A recent study has presented a new approach that researchers believe could enhance the ability of genetics to predict how effectively a patient will respond to commonly used medications, as well as the severity of potential side effects.
A UCLA study has presented a new approach that researchers assert could enhance the predictive power of genetics regarding how well a patient responds to widely prescribed medications and the intensity of any side effects they might experience.
Published in the journal Cell Genomics, this research
revealed that information from extensive collections of sequenced human genomes and biological data, referred to as biobanks, can lead to fresh understanding of the genetic foundation of responses to commonly used drugs.
Study lead author and UCLA Bioinformatics Ph.D. candidate, Michal Sadowski, noted that the typical approach for analyzing the genetics of medication responses relies on pharmacogenomic research involving genotyped participants from randomized controlled trials. However, these studies often involve a limited number of participants, can be expensive, and may not even be practical for certain medications, Sadowski explained.
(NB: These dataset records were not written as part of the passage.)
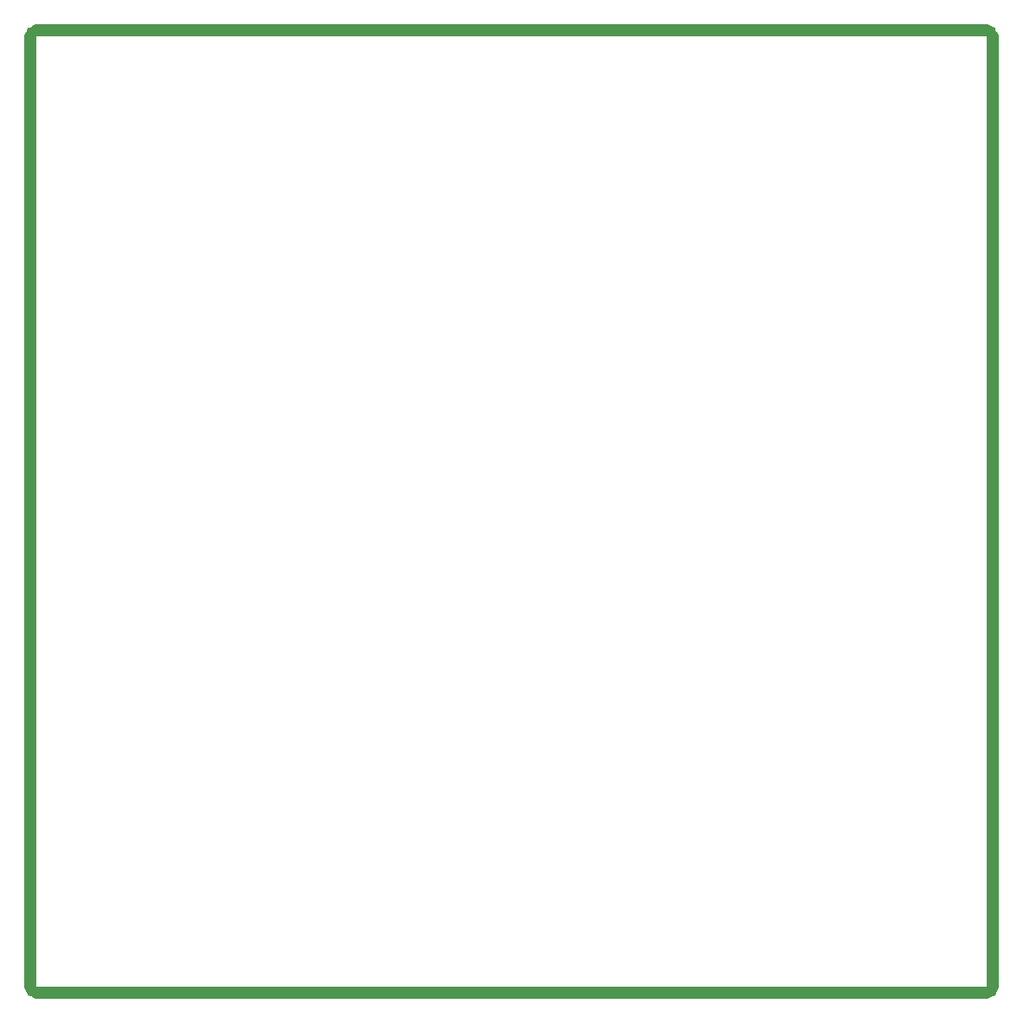
<source format=gm1>
G04 Layer_Color=16711935*
%FSLAX25Y25*%
%MOIN*%
G70*
G01*
G75*
%ADD55C,0.04724*%
D55*
X368504Y366142D02*
G03*
X366142Y368504I-2362J0D01*
G01*
X368504Y366142D02*
G03*
X366142Y368504I-2362J0D01*
G01*
Y-2362D02*
G03*
X368504Y0I0J2362D01*
G01*
X366142Y-2362D02*
G03*
X368504Y0I0J2362D01*
G01*
X0Y368504D02*
G03*
X-2362Y366142I0J-2362D01*
G01*
X0Y368504D02*
G03*
X-2362Y366142I0J-2362D01*
G01*
Y0D02*
G03*
X0Y-2362I2362J0D01*
G01*
X-2362Y0D02*
G03*
X0Y-2362I2362J0D01*
G01*
X368504Y0D02*
Y366142D01*
X0Y368504D02*
X366142D01*
X0Y-2362D02*
X366142D01*
X-2362Y0D02*
Y366142D01*
M02*

</source>
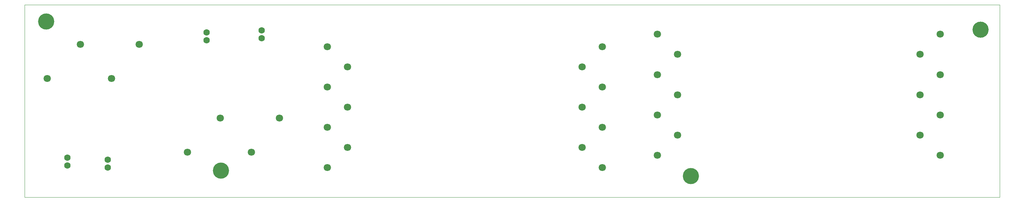
<source format=gbl>
G04 #@! TF.GenerationSoftware,KiCad,Pcbnew,(5.1.2)-2*
G04 #@! TF.CreationDate,2019-07-29T12:19:19-07:00*
G04 #@! TF.ProjectId,Pixel Connector Test Board,50697865-6c20-4436-9f6e-6e6563746f72,rev?*
G04 #@! TF.SameCoordinates,Original*
G04 #@! TF.FileFunction,Copper,L2,Bot*
G04 #@! TF.FilePolarity,Positive*
%FSLAX46Y46*%
G04 Gerber Fmt 4.6, Leading zero omitted, Abs format (unit mm)*
G04 Created by KiCad (PCBNEW (5.1.2)-2) date 2019-07-29 12:19:19*
%MOMM*%
%LPD*%
G04 APERTURE LIST*
%ADD10C,0.050000*%
%ADD11C,1.600000*%
%ADD12C,4.000000*%
%ADD13C,1.800000*%
G04 APERTURE END LIST*
D10*
X253500000Y-59800000D02*
X227500000Y-59800000D01*
X54200000Y-59800000D02*
X227500000Y-59800000D01*
X253500000Y-12100000D02*
X253500000Y-59800000D01*
X54700000Y-12100000D02*
X253500000Y-12100000D01*
X12100000Y-36900000D02*
X12100000Y-59800000D01*
X12100000Y-12100000D02*
X54700000Y-12100000D01*
X12100000Y-59800000D02*
X54200000Y-59800000D01*
X12100000Y-12100000D02*
X12100000Y-36900000D01*
D11*
X70850000Y-18400000D03*
X70850000Y-20400000D03*
X57150000Y-18900000D03*
X57150000Y-20900000D03*
X22700000Y-50000000D03*
X22700000Y-52000000D03*
X32700000Y-52500000D03*
X32700000Y-50500000D03*
D12*
X248800000Y-18300000D03*
X177100000Y-54600000D03*
X60700000Y-53200000D03*
X17500000Y-16200000D03*
D13*
X233800000Y-34400000D03*
X238800000Y-29400000D03*
X233800000Y-24400000D03*
X233800000Y-44400000D03*
X238800000Y-39400000D03*
X238800000Y-49400000D03*
X238800000Y-19400000D03*
X173800000Y-34400000D03*
X173800000Y-24400000D03*
X168800000Y-19400000D03*
X168800000Y-29400000D03*
X168800000Y-49400000D03*
X173800000Y-44400000D03*
X168800000Y-39400000D03*
X150100000Y-37500000D03*
X155100000Y-32500000D03*
X150100000Y-27500000D03*
X150100000Y-47500000D03*
X155100000Y-42500000D03*
X155100000Y-52500000D03*
X155100000Y-22500000D03*
X92100000Y-27500000D03*
X87100000Y-22500000D03*
X87100000Y-32500000D03*
X92100000Y-37500000D03*
X87100000Y-42500000D03*
X92100000Y-47500000D03*
X87100000Y-52500000D03*
X68300000Y-48700000D03*
X75200000Y-40200000D03*
X52400000Y-48700000D03*
X60600000Y-40200000D03*
X40500000Y-21900000D03*
X33600000Y-30400000D03*
X25900000Y-21900000D03*
X17700000Y-30400000D03*
M02*

</source>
The genetic information in biobanks offers numerous advantages. It includes sequenced genetic data from large groups of individuals, both those taking and not taking specific medications, and can be analyzed at a lower cost. Though biobank data cannot replace randomized controlled trials, it can reveal crucial insights that enhance future research and contribute to the growing field of genetic-based treatment outcome predictions, Sadowski stated.
“We aspire that, in the future, this will empower doctors and patients to more accurately assess the benefits and risks of treatments in a personalized manner, allowing for more informed and timely decisions regarding treatment initiation,” Sadowski said. “We anticipate that the analysis of biobank data will be particularly beneficial for widely prescribed medications.”
This study, guided by UCLA Neurology, Computational Medicine, and Human Genetics professor Noah Zaitlen and UChicago Genetic Medicine assistant professor Andy Dahl, utilized genetic information from over 342,000 individuals in the UK Biobank.
The researchers investigated how genetic variations influenced responses to four of the most commonly prescribed medications globally: statins (for high cholesterol), metformin (for type 2 diabetes), warfarin (for blood clots), and methotrexate (for autoimmune diseases and cancer).
Sadowski and his team aimed to assess the extent to which genetic variation contributed to the variability in drug responses and identify specific genes involved.
“If genetics can explain a significant portion, then it serves as a reliable predictor for medication responses,” Sadowski noted. “For instance, if you’re considering statins for cholesterol management, your doctor can examine your genetic information and provide insights, including potential side effects. If your genetic indicators suggest a favorable response and a low risk of side effects, it could be a wise choice to proceed with treatment.”
As an illustration, the research identified 156 genes that may influence the effectiveness of statins on LDL cholesterol levels. Overall, genetic differences among individuals accounted for approximately 9% of the variability in drug response.
The study also discovered that gene-drug interactions can impact the effectiveness of a genetic risk assessment tool known as a polygenic score. Polygenic scores summarize the cumulative impact of numerous genetic variants to predict an individual’s risk of developing certain traits or diseases. The generation of these scores requires training on genetic information from large groups and has notable limitations, including being predominantly based on data from individuals of European descent.
Sadowski’s findings indicated that standard polygenic scores may not perform well in clinical situations because they contain data from both statin users and non-users.
“We were taken aback by the significant differences in performance of polygenic predictors between individuals on and off medications,” Sadowski remarked. “We were also surprised by the extent of drug-specific heritability for some outcomes. These findings imply that more genetic associations and other elements of unexplained heritability might be unveiled through future studies focused on specific contexts of complex diseases.”
The study acknowledges several limitations, highlighting the need for further research to enhance the reliability of insights drawn from observational data in biobanks and to better comprehend the constraints of genetic risk predictions.